**What this task involves:**
Needed from the data below: all lines that contain the word "установки".
•••
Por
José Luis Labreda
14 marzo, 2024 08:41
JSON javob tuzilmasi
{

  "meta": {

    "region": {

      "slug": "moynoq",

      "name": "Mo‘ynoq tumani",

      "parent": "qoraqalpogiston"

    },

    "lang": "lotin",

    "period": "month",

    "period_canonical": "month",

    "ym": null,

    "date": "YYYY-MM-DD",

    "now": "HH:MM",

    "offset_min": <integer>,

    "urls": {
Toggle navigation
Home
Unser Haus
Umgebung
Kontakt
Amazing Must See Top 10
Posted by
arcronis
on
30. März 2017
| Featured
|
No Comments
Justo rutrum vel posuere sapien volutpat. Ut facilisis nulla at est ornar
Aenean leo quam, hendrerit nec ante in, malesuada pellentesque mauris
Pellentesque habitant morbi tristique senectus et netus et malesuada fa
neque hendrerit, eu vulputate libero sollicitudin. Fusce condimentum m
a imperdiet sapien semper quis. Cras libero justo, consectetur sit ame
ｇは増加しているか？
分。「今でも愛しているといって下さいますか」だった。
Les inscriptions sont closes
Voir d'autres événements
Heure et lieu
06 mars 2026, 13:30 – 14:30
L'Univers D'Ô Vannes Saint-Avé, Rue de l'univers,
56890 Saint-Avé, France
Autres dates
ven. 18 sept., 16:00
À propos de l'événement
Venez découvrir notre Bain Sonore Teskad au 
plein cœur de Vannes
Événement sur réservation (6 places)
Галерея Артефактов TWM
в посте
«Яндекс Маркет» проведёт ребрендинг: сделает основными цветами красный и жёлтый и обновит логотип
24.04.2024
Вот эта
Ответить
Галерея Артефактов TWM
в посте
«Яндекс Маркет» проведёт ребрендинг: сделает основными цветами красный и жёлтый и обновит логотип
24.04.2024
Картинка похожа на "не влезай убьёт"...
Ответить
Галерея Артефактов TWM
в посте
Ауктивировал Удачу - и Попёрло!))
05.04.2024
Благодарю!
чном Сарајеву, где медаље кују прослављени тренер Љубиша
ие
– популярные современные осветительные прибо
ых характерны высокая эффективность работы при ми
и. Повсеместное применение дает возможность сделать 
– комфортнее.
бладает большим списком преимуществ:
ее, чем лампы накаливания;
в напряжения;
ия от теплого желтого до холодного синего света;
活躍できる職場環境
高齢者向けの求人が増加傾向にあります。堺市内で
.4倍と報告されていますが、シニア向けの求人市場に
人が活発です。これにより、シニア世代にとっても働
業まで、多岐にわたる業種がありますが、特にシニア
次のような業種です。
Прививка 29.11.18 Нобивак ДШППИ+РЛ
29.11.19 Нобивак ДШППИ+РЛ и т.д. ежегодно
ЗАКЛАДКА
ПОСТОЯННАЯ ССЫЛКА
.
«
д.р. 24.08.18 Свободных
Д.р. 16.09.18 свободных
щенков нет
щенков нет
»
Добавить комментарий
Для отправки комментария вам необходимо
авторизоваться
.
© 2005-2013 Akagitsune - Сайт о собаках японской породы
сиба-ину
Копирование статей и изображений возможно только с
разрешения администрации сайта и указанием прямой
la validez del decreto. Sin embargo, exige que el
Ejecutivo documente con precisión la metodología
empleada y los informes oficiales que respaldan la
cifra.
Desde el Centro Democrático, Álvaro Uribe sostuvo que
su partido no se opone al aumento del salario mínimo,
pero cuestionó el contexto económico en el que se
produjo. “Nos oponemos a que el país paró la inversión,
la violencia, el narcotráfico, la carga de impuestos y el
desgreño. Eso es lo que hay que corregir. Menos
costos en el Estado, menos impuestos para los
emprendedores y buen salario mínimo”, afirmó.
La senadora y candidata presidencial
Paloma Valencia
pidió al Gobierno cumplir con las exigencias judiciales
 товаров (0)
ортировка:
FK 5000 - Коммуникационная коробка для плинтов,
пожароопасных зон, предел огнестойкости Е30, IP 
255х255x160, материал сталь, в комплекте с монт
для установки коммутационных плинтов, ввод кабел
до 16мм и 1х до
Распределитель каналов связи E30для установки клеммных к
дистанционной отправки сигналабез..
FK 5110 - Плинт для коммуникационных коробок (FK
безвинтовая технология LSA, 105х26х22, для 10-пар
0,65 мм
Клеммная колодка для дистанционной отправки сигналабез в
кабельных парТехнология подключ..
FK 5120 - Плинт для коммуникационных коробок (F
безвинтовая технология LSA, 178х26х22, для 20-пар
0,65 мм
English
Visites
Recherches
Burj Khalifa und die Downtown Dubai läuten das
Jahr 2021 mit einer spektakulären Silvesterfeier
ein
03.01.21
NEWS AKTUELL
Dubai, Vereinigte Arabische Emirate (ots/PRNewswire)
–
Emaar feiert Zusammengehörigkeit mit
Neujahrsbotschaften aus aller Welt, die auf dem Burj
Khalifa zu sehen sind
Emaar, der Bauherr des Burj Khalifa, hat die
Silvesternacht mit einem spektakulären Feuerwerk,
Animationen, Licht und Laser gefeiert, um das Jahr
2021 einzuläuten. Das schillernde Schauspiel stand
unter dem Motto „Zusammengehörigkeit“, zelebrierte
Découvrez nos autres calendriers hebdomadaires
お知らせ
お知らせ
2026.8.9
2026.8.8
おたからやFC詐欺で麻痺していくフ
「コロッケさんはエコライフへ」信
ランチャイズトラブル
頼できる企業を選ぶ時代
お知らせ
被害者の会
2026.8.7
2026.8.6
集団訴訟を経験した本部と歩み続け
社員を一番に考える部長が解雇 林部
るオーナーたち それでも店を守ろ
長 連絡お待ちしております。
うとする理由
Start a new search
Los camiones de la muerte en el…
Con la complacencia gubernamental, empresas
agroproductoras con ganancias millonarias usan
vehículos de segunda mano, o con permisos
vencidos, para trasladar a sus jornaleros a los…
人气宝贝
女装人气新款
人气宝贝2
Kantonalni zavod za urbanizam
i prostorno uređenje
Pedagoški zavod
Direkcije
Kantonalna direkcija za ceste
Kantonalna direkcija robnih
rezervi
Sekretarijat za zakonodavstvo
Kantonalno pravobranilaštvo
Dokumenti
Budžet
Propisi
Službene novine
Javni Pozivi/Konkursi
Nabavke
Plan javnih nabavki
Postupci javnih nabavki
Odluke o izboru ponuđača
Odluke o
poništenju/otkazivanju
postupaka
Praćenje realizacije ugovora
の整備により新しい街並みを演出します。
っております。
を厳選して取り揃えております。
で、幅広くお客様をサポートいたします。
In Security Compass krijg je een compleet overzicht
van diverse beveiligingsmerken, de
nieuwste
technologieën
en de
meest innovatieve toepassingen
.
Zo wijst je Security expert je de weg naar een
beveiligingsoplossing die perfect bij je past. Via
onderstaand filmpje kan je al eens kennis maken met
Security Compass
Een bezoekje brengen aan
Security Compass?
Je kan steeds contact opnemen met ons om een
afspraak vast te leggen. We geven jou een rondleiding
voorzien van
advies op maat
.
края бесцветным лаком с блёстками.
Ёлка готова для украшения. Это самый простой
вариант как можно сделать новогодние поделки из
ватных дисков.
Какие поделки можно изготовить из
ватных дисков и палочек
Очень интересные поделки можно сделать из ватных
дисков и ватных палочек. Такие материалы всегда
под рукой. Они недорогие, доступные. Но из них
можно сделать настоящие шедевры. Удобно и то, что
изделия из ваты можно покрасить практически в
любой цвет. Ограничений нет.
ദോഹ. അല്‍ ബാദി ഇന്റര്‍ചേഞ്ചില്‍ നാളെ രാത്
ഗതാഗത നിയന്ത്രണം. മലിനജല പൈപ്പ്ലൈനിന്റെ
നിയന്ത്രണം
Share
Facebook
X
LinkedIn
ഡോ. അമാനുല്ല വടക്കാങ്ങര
•••
**Output of the exercise:**
для установки коммутационных плинтов, ввод кабел
Распределитель каналов связи E30для установки клеммных к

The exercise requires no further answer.